- TASK: Copy the data word for word, from its start through the line that contains "Der intelligente".

── RECORDS FOR PROCESSING ──

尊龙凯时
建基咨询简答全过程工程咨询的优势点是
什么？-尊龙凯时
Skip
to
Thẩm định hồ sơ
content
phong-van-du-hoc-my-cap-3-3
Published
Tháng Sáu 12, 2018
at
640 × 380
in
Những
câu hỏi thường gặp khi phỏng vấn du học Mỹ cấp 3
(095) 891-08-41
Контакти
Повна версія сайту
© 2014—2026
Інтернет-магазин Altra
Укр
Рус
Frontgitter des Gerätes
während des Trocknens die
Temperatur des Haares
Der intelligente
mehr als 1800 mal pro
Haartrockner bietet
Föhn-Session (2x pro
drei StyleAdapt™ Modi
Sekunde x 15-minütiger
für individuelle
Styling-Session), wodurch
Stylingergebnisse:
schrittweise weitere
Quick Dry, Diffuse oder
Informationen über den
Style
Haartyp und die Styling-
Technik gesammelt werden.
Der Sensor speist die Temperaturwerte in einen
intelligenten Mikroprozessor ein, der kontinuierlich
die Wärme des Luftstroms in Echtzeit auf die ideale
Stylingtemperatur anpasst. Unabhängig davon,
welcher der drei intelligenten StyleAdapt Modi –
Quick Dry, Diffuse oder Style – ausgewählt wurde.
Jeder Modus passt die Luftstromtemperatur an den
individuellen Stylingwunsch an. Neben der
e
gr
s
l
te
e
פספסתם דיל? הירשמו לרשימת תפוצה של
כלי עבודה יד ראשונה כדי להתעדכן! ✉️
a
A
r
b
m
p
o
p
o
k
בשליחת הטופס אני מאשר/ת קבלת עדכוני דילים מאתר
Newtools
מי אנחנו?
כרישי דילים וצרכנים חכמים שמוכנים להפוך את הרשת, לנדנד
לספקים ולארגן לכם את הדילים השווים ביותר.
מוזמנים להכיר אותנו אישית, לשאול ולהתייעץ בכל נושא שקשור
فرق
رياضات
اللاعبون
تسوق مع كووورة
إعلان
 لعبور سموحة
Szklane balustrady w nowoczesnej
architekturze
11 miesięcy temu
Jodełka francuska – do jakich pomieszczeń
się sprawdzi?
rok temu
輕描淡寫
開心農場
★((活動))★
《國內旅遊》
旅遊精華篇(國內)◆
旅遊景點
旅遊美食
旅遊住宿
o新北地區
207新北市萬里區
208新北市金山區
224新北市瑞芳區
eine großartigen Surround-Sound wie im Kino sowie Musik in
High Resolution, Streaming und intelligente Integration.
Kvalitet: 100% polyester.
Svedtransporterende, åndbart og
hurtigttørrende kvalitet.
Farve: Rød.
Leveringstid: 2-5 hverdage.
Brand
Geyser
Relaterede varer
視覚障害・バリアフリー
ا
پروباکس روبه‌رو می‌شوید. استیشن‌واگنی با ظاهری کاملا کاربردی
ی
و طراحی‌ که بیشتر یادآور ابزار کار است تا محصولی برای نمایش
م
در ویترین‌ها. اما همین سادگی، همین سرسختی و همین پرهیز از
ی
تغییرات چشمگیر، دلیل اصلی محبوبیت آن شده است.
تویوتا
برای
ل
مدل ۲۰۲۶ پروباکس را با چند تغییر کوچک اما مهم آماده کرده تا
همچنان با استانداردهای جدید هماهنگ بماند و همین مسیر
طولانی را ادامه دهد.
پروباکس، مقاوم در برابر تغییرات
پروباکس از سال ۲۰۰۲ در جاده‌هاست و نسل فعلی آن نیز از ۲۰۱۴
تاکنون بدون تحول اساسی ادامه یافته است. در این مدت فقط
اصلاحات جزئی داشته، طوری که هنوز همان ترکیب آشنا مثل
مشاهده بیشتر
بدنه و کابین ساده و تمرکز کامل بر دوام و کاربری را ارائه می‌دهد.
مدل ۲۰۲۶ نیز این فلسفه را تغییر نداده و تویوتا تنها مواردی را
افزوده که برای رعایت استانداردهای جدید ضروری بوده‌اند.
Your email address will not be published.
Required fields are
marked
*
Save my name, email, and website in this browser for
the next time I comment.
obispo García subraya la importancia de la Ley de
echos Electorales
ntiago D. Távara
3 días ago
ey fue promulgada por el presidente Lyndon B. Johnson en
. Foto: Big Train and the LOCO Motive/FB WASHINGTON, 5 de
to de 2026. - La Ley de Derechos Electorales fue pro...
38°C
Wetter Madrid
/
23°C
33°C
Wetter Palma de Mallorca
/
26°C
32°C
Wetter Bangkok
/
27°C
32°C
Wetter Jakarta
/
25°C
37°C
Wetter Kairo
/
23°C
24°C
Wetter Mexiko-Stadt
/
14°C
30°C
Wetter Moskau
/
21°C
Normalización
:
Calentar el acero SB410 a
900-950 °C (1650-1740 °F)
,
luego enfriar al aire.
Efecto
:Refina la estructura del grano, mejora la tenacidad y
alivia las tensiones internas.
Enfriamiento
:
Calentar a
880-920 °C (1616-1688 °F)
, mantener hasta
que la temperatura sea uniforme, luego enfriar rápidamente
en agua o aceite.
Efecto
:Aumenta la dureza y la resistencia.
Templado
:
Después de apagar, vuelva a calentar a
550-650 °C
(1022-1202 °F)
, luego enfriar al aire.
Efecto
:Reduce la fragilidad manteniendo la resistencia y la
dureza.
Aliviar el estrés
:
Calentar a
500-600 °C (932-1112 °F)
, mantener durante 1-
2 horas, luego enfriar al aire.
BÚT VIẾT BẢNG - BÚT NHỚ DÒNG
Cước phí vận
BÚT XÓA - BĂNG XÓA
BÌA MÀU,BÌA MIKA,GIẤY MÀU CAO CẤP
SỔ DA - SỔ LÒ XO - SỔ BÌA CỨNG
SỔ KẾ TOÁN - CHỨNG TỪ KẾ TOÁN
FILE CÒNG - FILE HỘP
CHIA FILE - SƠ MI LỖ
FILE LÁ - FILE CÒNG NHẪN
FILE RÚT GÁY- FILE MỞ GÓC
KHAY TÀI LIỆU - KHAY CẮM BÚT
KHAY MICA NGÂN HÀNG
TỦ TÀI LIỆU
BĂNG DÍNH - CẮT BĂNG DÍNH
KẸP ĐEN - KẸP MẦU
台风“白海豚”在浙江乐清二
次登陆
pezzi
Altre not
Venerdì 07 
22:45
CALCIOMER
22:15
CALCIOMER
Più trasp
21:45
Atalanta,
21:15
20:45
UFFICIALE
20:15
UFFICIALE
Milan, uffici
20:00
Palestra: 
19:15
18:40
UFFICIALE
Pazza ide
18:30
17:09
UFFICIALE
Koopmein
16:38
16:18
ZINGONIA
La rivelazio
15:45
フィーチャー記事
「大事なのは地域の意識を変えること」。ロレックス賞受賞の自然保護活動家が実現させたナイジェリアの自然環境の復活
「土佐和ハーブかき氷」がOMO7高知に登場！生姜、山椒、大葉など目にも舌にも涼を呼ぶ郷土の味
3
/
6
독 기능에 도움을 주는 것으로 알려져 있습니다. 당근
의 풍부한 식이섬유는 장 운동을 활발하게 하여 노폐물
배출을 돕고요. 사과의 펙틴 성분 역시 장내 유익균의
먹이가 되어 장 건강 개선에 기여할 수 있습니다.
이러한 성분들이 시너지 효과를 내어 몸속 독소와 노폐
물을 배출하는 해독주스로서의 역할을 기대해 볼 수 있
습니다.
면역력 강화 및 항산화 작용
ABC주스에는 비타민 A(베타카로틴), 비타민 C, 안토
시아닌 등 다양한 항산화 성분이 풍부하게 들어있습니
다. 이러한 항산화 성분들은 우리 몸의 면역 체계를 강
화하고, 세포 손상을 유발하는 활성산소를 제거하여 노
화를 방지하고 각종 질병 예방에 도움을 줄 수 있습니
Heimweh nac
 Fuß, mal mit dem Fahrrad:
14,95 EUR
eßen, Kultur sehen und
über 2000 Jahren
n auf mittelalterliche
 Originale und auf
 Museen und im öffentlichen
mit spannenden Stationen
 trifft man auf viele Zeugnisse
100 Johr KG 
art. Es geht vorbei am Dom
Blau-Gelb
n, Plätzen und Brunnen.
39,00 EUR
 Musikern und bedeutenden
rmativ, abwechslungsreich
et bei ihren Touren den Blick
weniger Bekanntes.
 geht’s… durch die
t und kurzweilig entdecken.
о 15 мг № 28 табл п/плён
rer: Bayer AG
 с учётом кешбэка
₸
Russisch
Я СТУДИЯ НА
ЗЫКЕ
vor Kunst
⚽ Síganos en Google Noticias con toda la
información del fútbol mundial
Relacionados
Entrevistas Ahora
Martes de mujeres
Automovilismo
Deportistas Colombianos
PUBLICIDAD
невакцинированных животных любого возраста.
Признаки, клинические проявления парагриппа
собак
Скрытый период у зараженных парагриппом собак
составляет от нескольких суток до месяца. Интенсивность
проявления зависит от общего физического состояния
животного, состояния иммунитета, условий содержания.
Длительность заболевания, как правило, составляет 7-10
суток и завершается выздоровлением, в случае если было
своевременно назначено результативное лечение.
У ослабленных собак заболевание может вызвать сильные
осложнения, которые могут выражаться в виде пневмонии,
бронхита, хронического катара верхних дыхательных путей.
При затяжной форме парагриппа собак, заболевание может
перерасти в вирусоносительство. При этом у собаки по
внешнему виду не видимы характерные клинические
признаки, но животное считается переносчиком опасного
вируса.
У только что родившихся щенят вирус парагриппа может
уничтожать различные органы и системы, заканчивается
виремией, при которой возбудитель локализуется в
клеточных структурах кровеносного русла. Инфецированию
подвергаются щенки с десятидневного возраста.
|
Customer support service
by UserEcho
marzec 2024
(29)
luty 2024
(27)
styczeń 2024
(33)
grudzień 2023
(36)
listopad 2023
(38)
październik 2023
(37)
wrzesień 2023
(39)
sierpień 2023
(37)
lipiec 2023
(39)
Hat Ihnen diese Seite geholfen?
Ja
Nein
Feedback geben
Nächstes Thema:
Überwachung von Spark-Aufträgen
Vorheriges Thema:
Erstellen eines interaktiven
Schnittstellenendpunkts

───

- SOLUTION BELOW:
尊龙凯时
建基咨询简答全过程工程咨询的优势点是
什么？-尊龙凯时
Skip
to
Thẩm định hồ sơ
content
phong-van-du-hoc-my-cap-3-3
Published
Tháng Sáu 12, 2018
at
640 × 380
in
Những
câu hỏi thường gặp khi phỏng vấn du học Mỹ cấp 3
(095) 891-08-41
Контакти
Повна версія сайту
© 2014—2026
Інтернет-магазин Altra
Укр
Рус
Frontgitter des Gerätes
während des Trocknens die
Temperatur des Haares
Der intelligente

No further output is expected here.